**Aim of the task:**
Produce a verbatim copy of the data below that contains no pictures.

Collected data
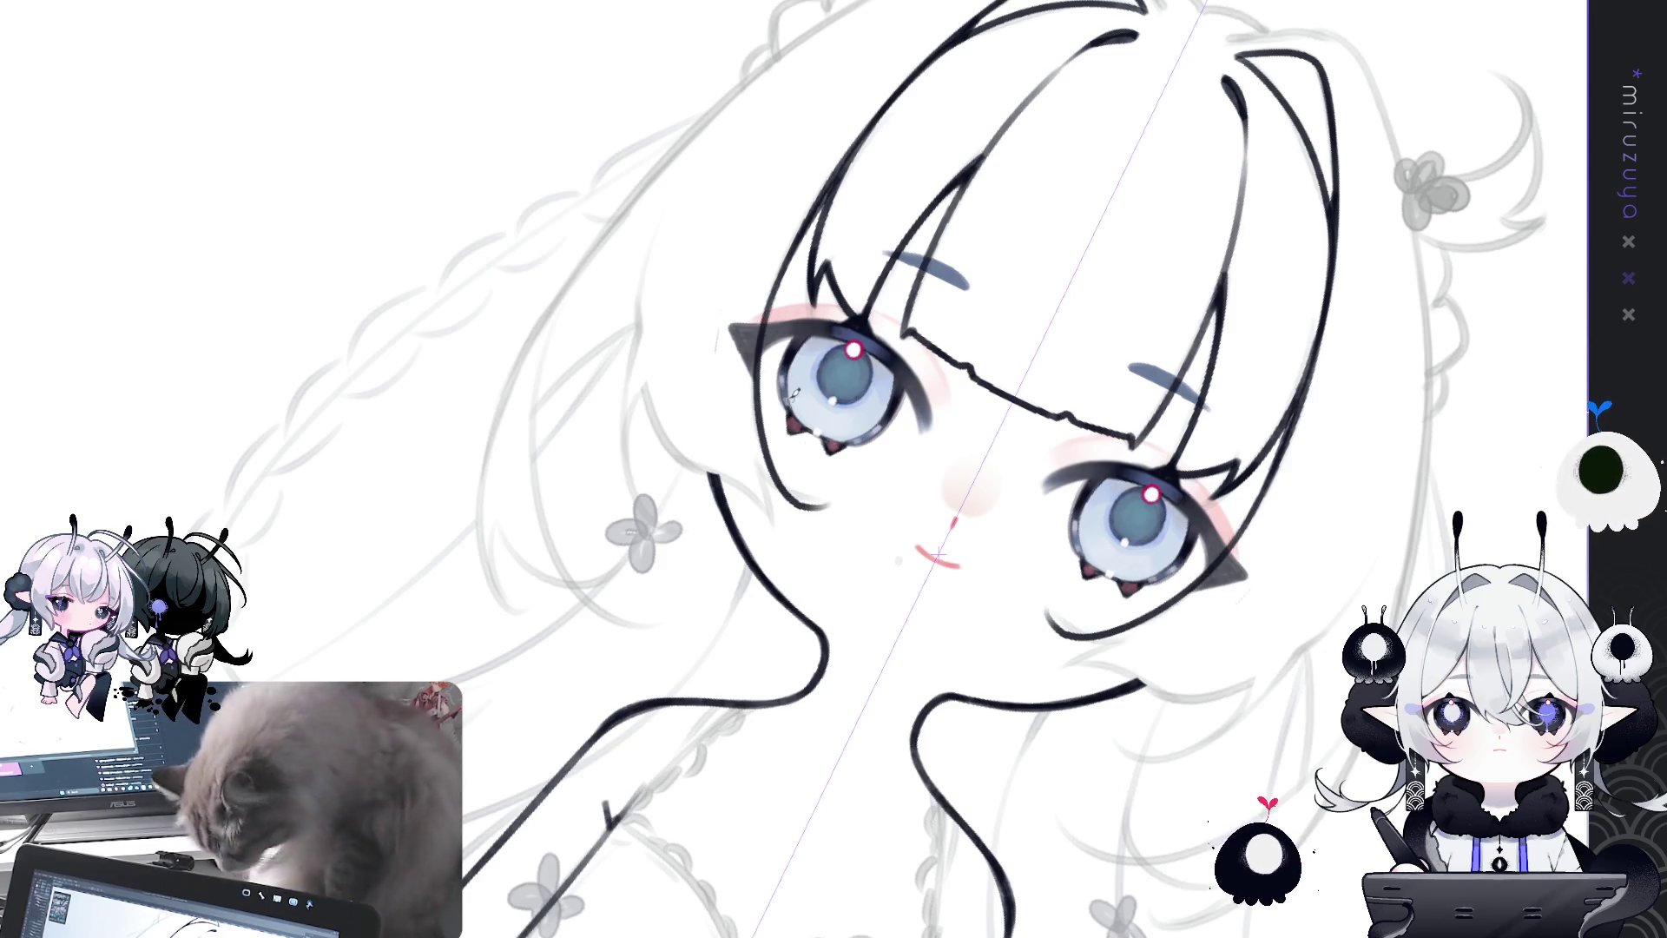
{"action": "key", "text": "ctrl+z"}
{"action": "left_click_drag", "start_coordinate": [781, 260], "coordinate": [816, 496]}
{"action": "key", "text": "ctrl+z"}
{"action": "left_click_drag", "start_coordinate": [780, 254], "coordinate": [812, 497]}
{"action": "key", "text": "ctrl+z"}
{"action": "left_click_drag", "start_coordinate": [784, 252], "coordinate": [816, 495]}
{"action": "left_click_drag", "start_coordinate": [749, 444], "coordinate": [827, 499]}
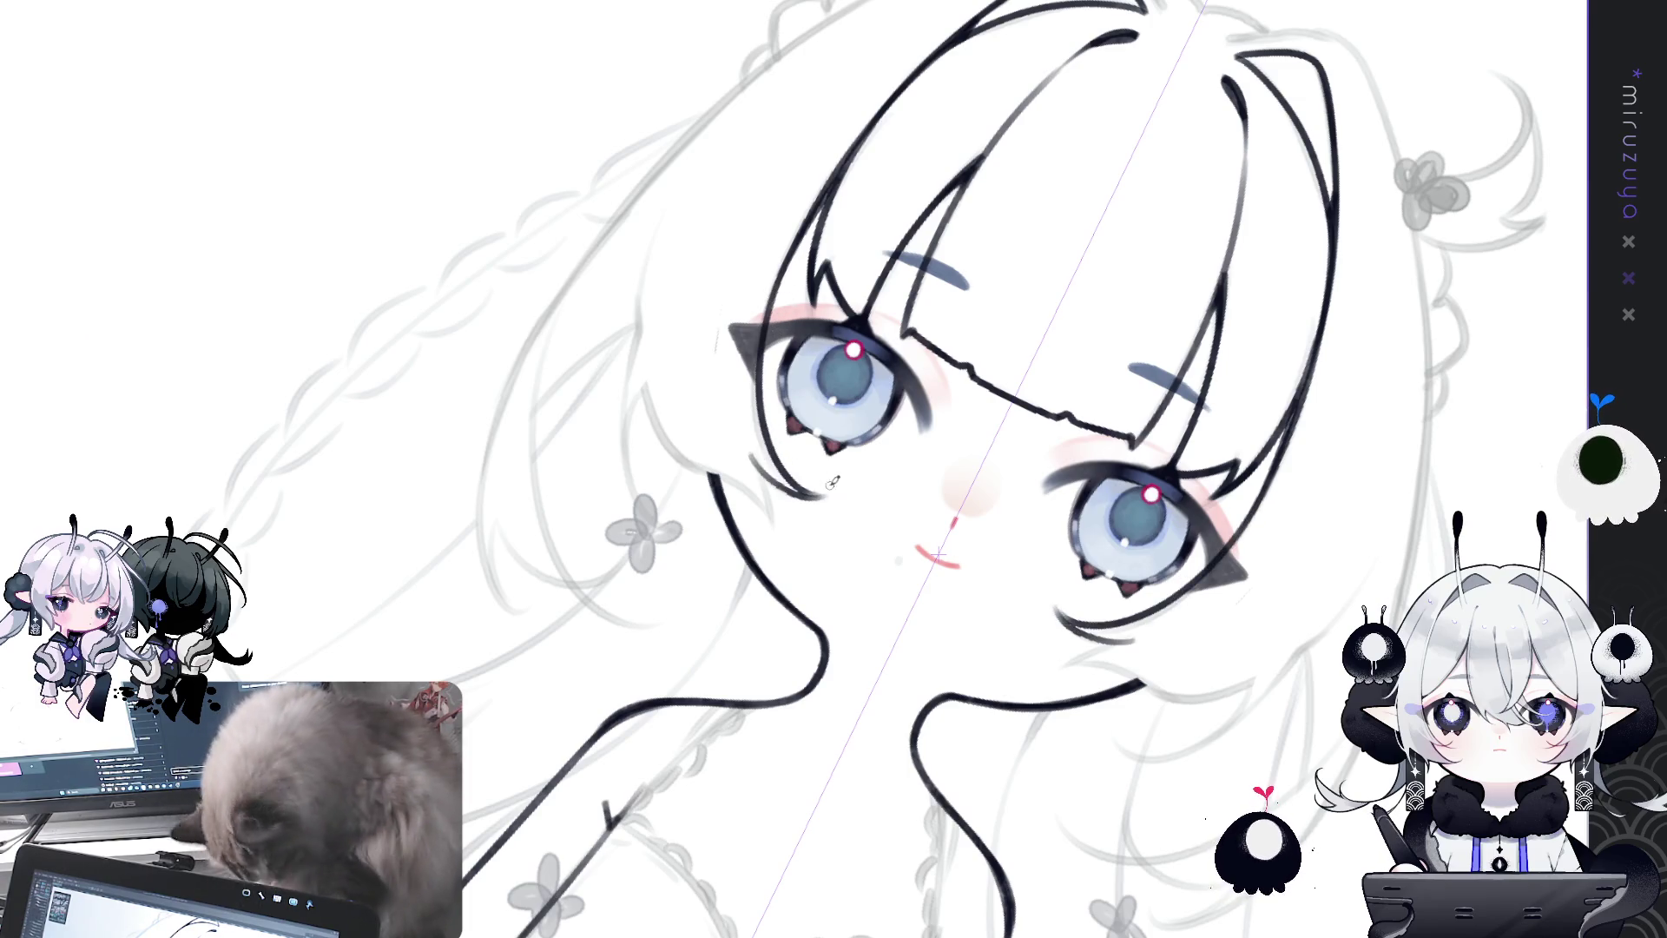
{"action": "key", "text": "ctrl+z"}
{"action": "left_click_drag", "start_coordinate": [749, 444], "coordinate": [830, 497]}
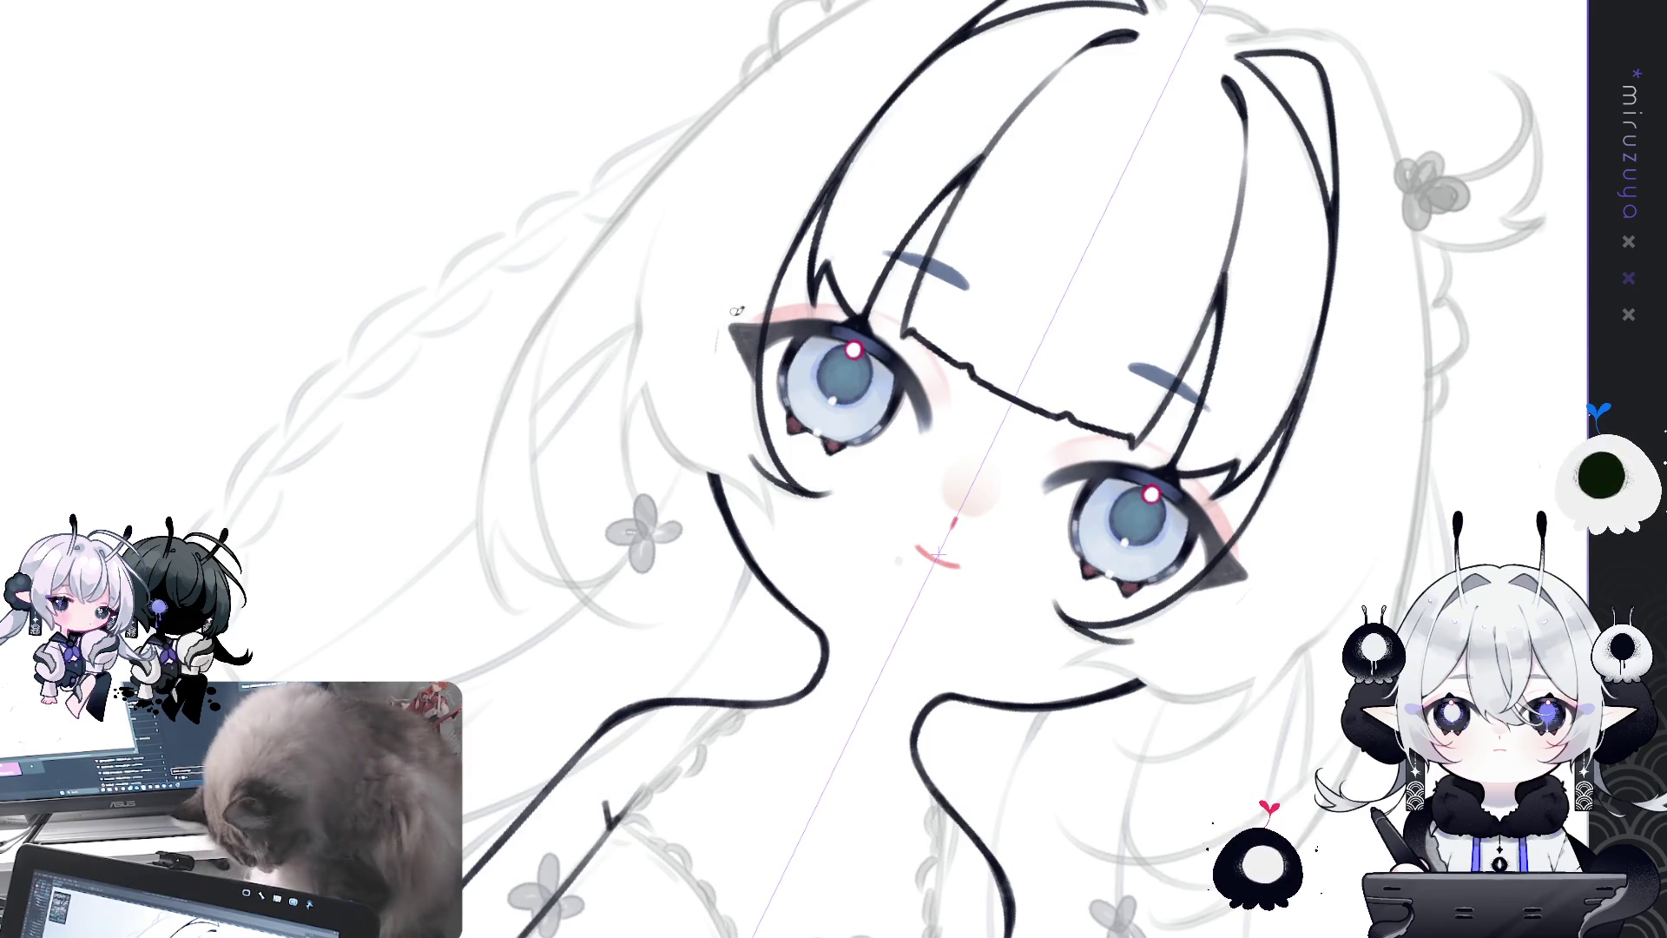
Step: Level the canvas and draw the curved lock down the face side ending in a hooked tip
{"action": "mouse_move", "coordinate": [738, 440]}
{"action": "left_mouse_down"}
{"action": "mouse_move", "coordinate": [745, 774]}
{"action": "mouse_move", "coordinate": [668, 197]}
{"action": "mouse_move", "coordinate": [640, 395]}
{"action": "mouse_move", "coordinate": [785, 543]}
{"action": "left_mouse_up"}
{"action": "key", "text": "ctrl+z"}
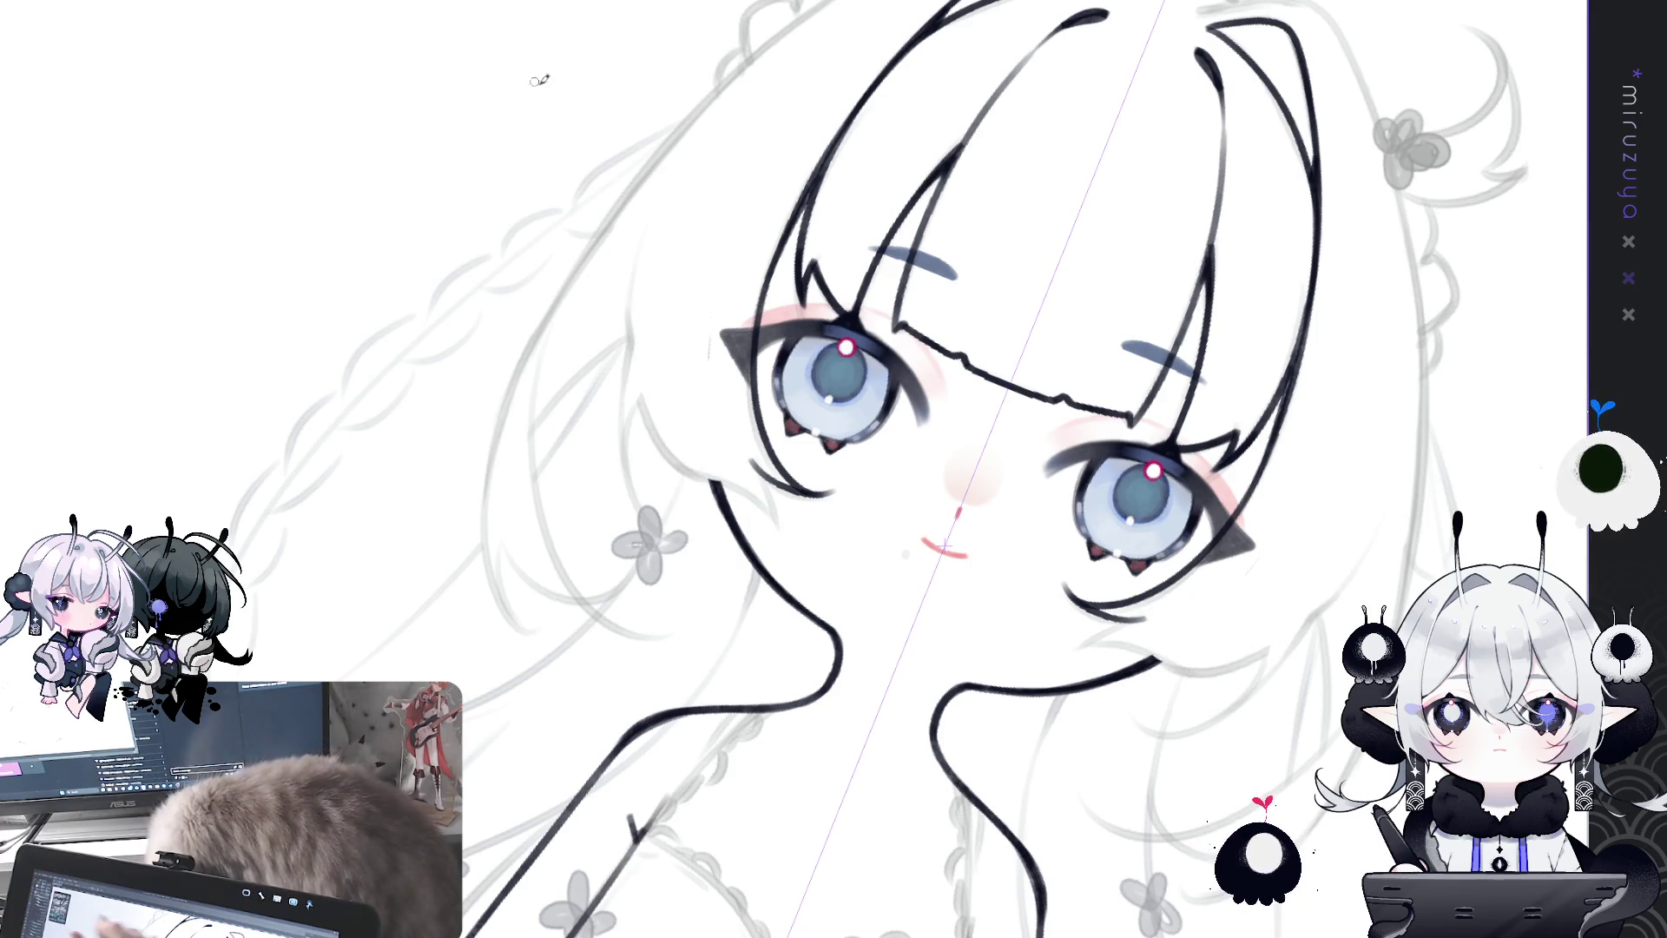
{"action": "mouse_move", "coordinate": [651, 205]}
{"action": "left_mouse_down"}
{"action": "mouse_move", "coordinate": [627, 265]}
{"action": "mouse_move", "coordinate": [725, 474]}
{"action": "mouse_move", "coordinate": [777, 534]}
{"action": "left_mouse_up"}
{"action": "left_click_drag", "start_coordinate": [753, 457], "coordinate": [777, 538]}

**Solution:**
{"action": "key", "text": "ctrl+z"}
{"action": "left_click_drag", "start_coordinate": [781, 260], "coordinate": [816, 496]}
{"action": "key", "text": "ctrl+z"}
{"action": "left_click_drag", "start_coordinate": [780, 254], "coordinate": [812, 497]}
{"action": "key", "text": "ctrl+z"}
{"action": "left_click_drag", "start_coordinate": [784, 252], "coordinate": [816, 495]}
{"action": "left_click_drag", "start_coordinate": [749, 444], "coordinate": [827, 499]}
{"action": "key", "text": "ctrl+z"}
{"action": "left_click_drag", "start_coordinate": [749, 444], "coordinate": [830, 497]}
Step: Level the canvas and draw the curved lock down the face side ending in a hooked tip
{"action": "mouse_move", "coordinate": [738, 440]}
{"action": "left_mouse_down"}
{"action": "mouse_move", "coordinate": [745, 774]}
{"action": "mouse_move", "coordinate": [668, 197]}
{"action": "mouse_move", "coordinate": [640, 395]}
{"action": "mouse_move", "coordinate": [785, 543]}
{"action": "left_mouse_up"}
{"action": "key", "text": "ctrl+z"}
{"action": "mouse_move", "coordinate": [651, 205]}
{"action": "left_mouse_down"}
{"action": "mouse_move", "coordinate": [627, 265]}
{"action": "mouse_move", "coordinate": [725, 474]}
{"action": "mouse_move", "coordinate": [777, 534]}
{"action": "left_mouse_up"}
{"action": "left_click_drag", "start_coordinate": [753, 457], "coordinate": [777, 538]}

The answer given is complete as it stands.